- Born: January 1, 1921 Kyle, South Dakota, United States
- Died: February 13, 1972 (aged 51) Gordon, Nebraska, United States
- Citizenship: Oglala Lakota
- Spouse: Dora Cutgrass (ex-wife)
- Relatives: Chief American Horse (grandfather)

= Killing of Raymond Yellow Thunder =

Death of Raymond Yellow Thunder

Raymond Yellow Thunder (January 1, 1921 – February 13, 1972) was an Oglala Lakota man, born in Kyle, South Dakota, on the Pine Ridge Indian Reservation.

He was killed in Gordon, Nebraska. His death became notable as an example of a racially motivated assault against a Native American, as he was murdered by four white men who had bragged earlier that evening about beating an Indian.

Members of the American Indian Movement went to Gordon in search of justice in the case. The prosecution of his killers aroused much controversy, as the two brothers, convicted of manslaughter, were given light sentences.
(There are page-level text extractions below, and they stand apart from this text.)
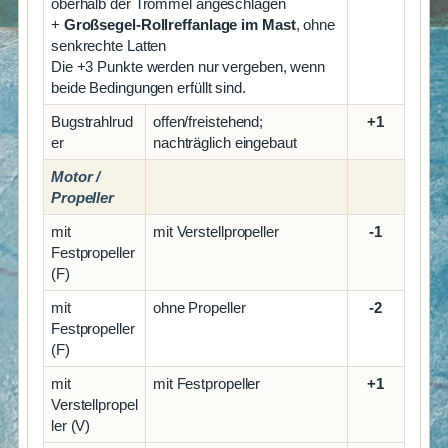
oberhalb der Trommel angeschlagen
+
Großsegel-Rollreffanlage im Mast
, ohne
senkrechte Latten
Die +3 Punkte werden nur vergeben, wenn
beide Bedingungen erfüllt sind.
Bugstrahlrud
offen/freistehend;
+1
er
nachträglich eingebaut
Motor /
Propeller
mit
mit Verstellpropeller
-1
Festpropeller
(F)
mit
ohne Propeller
-2
Festpropeller
(F)
mit
mit Festpropeller
+1
Verstellpropel
ler (V)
==Early life and education==
Yellow Thunder was one of seven children of Jennie and Andrew Yellow Thunder and the grandson of Chief American Horse. He was noted in his reservation school to be an average student, a good athlete, and the best artist in the school. He was gifted in taming horses, which allowed him to work as a ranch hand in his adult years. The only meat he would eat was chicken.

==Marriage==
He married Dora Cutgrass when they were young. They divorced and did not have children.

==Career==
Yellow Thunder eventually pursued work in Gordon as a ranch hand. As an employee, he was "so reliable that Harold Rucker, who employed Yellow Thunder for many years, was immediately alarmed when he wasn't at the appointed spot in Gordon where he picked him up to take him back to the ranch on Sunday evenings."

==Death==
On February 12, 1972, Yellow Thunder was walking down the street in Gordon. The brothers Les and Pat Hare along with friends Bernard Lutter, and Robert Bayliss, found him by a used-car lot. The Hares and Bayliss assaulted Yellow Thunder. They had been heard earlier that night talking about "busting an Indian". They stripped Yellow Thunder of his pants and undergarments and shoved him into the trunk of their car. Jeanette Thompson was present, but reportedly did not participate in the assault or kidnapping.
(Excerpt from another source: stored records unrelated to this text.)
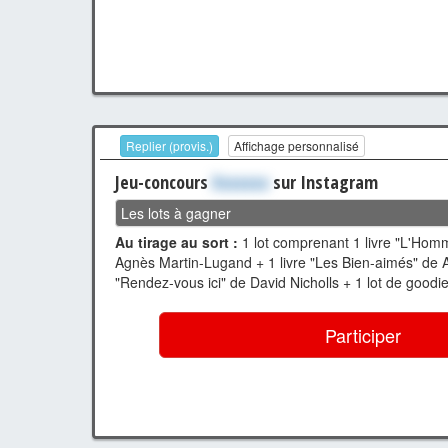
Replier (provis.)
Affichage personnalisé
Jeu-concours
Xxxxxxx
sur Instagram
Les lots à gagner
Au tirage au sort :
1 lot comprenant 1 livre "L'Homm
Agnès Martin-Lugand + 1 livre "Les Bien-aimés" de A
"Rendez-vous ici" de David Nicholls + 1 lot de goodi
Participer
The Hares, Lutter, and Bayliss took Yellow Thunder to the American Legion club. There, they shoved the half-naked Yellow Thunder into the hall, where patrons briefly gawked at the spectacle. Though offered help by employees of the club, Yellow Thunder rejected assistance and left the club alone.

The following day, February 13, 1972, Yellow Thunder was found by George Ghost Dog, an Oglala Lakota boy. Yellow Thunder told him, "I got beat up by some white guys", and Ghost Dog left him.

This was the last time Yellow Thunder was seen alive. It is believed that he took shelter in a car in the used-car lot and died a few days later of his injuries. This is where he was found eight days after Ghost Dog had seen him. The autopsy showed that he had died of subdural hematoma, caused by blunt trauma to his forehead above his right eye.

===Prosecution===
Les and Pat Hare, Robert Bayliss, Bernard Lutter, and Jeanette Thompson were arrested as suspects for the death of Yellow Thunder, as numerous witnesses had seen them with the man before his death. The Hares, Bayliss, and Lutter were charged with manslaughter and false imprisonment. Thompson was also charged with false imprisonment. Lutter's charges of manslaughter were eventually dropped in exchange for testimony against the other defendants. All five defendants posted their bail. Thompson's charges were later dropped as the prosecution decided that she did not participate in the crimes.

Upon hearing rumors perpetuated by newspapers and suspicious Indians that Yellow Thunder had been forced to dance naked at the American Legion Club, tortured and castrated before being killed, members of the American Indian Movement entered the case to protest for justice. The AIM vowed to pursue justice and demonstrated in Gordon against the brutalization of Native Americans, with Yellow Thunder's death at the center of the demonstrations. The police conducted a second autopsy, whose results dispelled the rumors of torture and mutilation.

Les and Pat Hare were eventually convicted of manslaughter and sentenced to six years with a $500 fine, and two years with a $500 fine, respectively. Incensed by the meager sentences, the AIM started a protest against the decision. The AIM's involvement in the Yellow Thunder case contributed to its gaining members for a chapter at Pine Ridge Reservation, and led to its involvement in the Wounded Knee Incident, as well as gaining national media attention.